DATA BELOW:
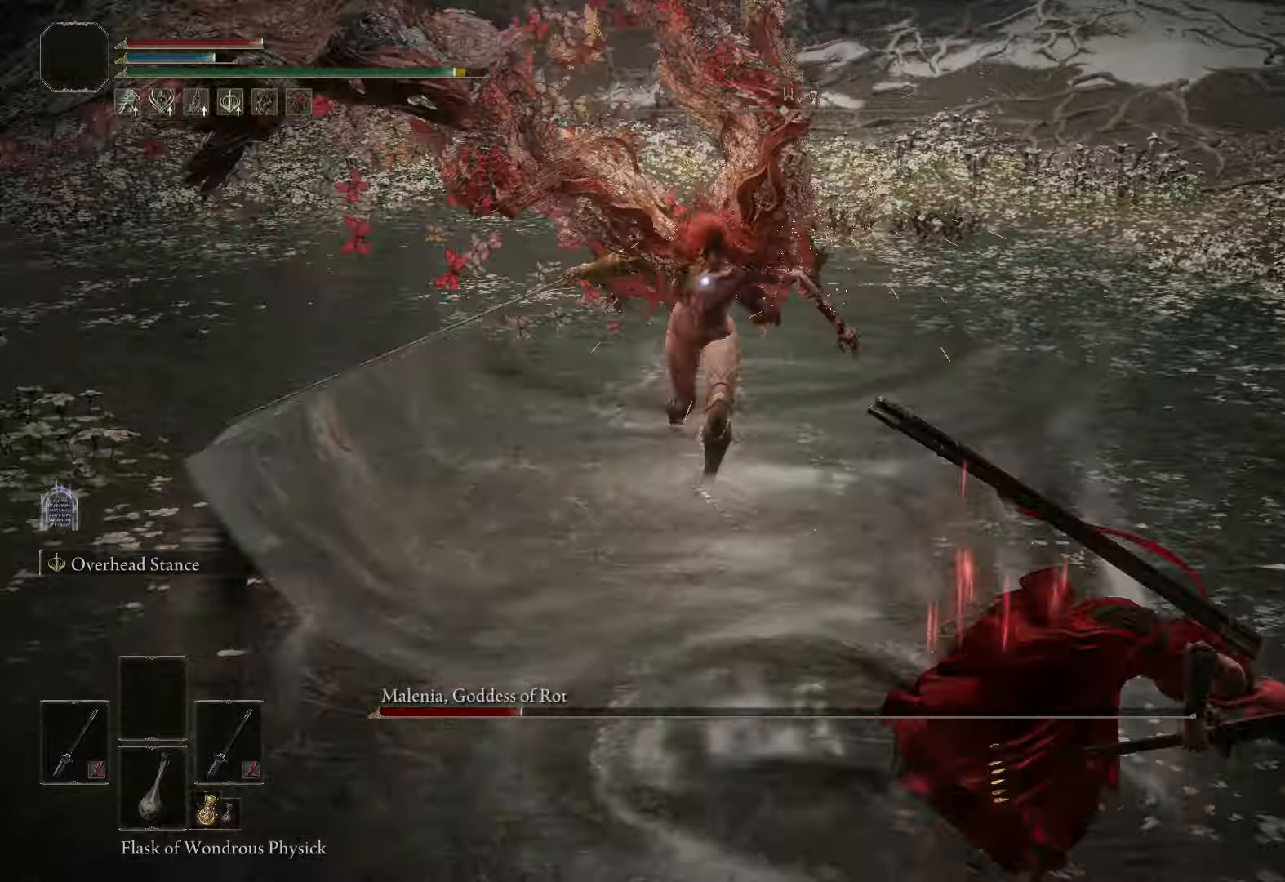
{"buttons": [], "left_stick": "down-right", "right_stick": "center", "events": []}
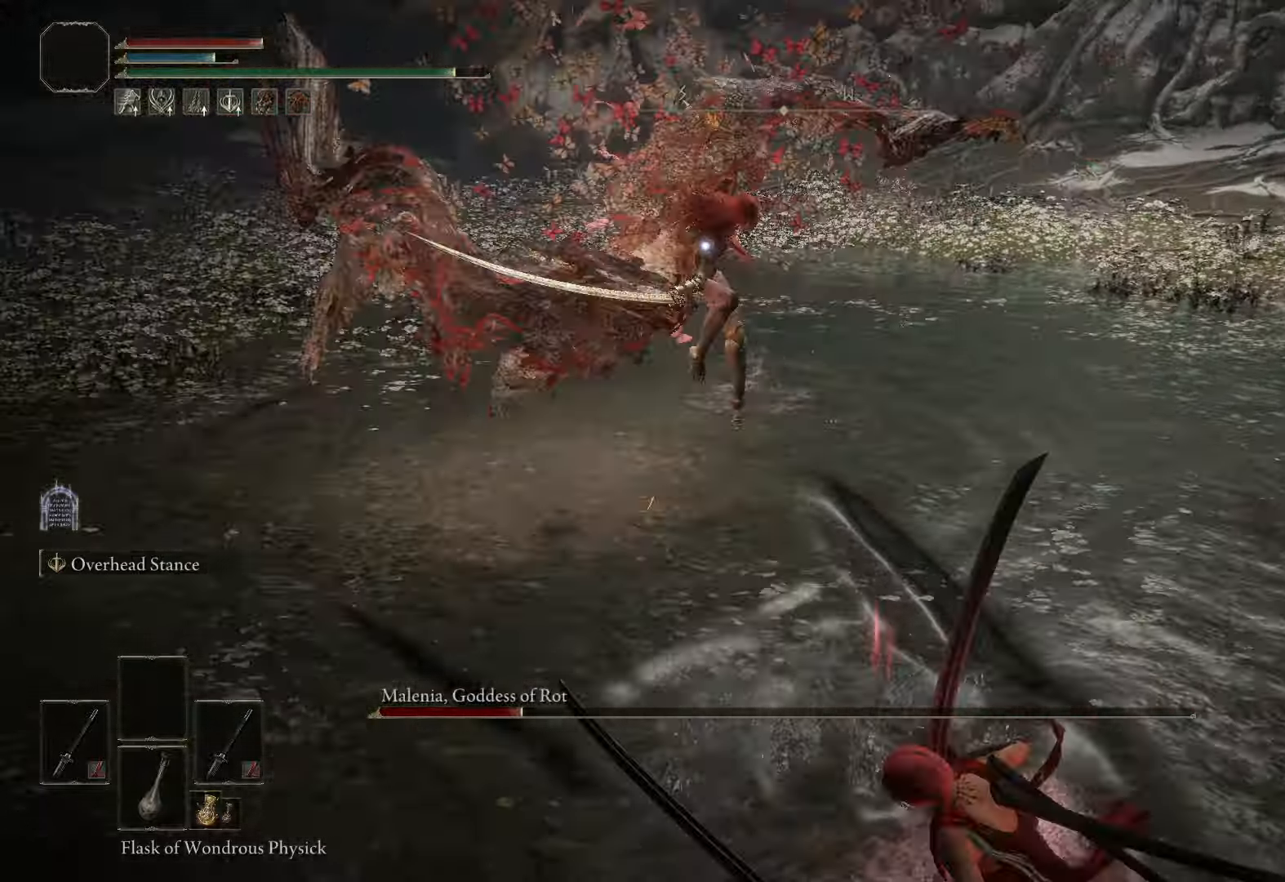
{"buttons": ["B"], "left_stick": "down-right", "right_stick": "center", "events": [[483, "B", "down"]]}
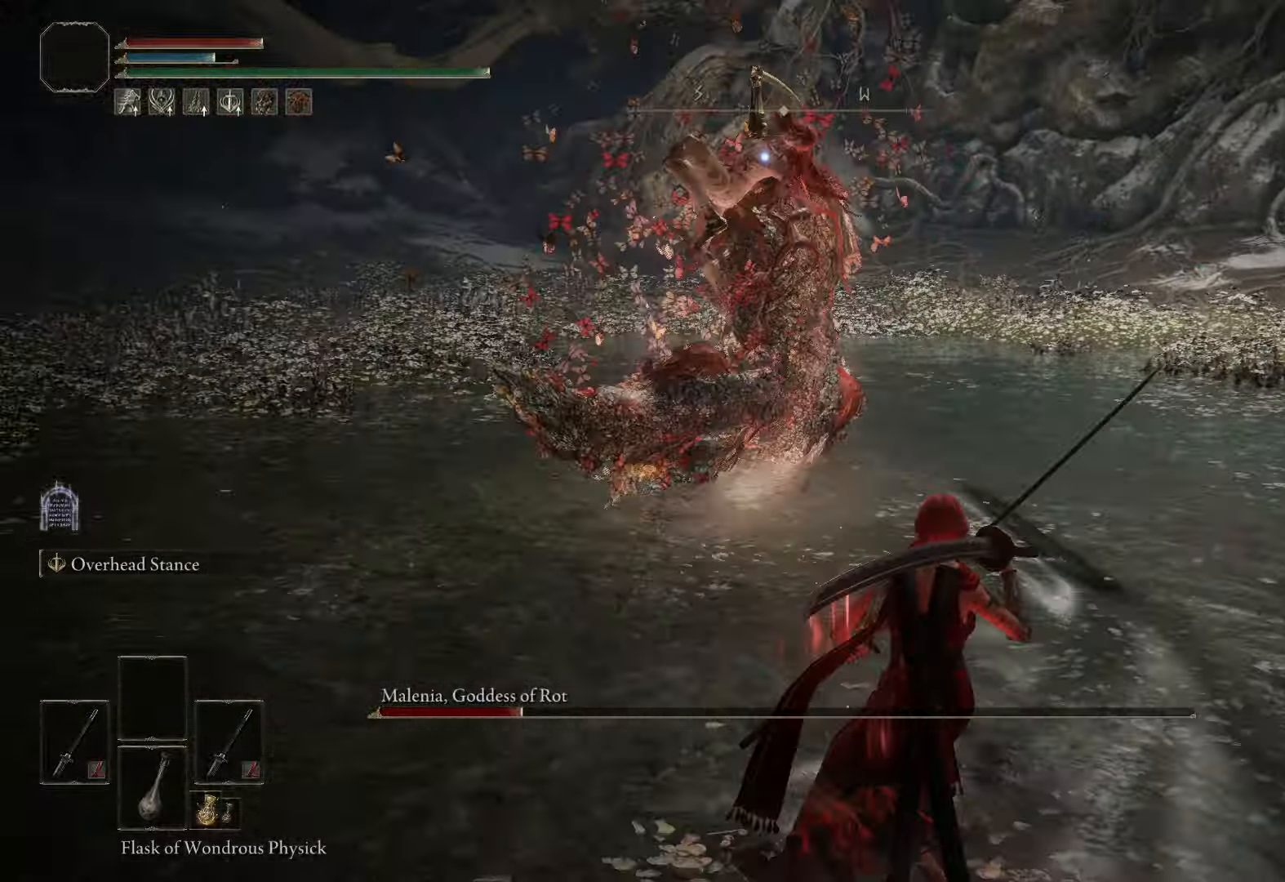
{"buttons": ["B"], "left_stick": "right", "right_stick": "center", "events": [[66, "left_stick", "right"]]}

YOUR ASSIGNMENT: When you output the listing, reproduce it exactly but drop its pictures.

PROBLEM SOLUTION:
{"buttons": [], "left_stick": "down-right", "right_stick": "center", "events": []}
{"buttons": ["B"], "left_stick": "down-right", "right_stick": "center", "events": [[483, "B", "down"]]}
{"buttons": ["B"], "left_stick": "right", "right_stick": "center", "events": [[66, "left_stick", "right"]]}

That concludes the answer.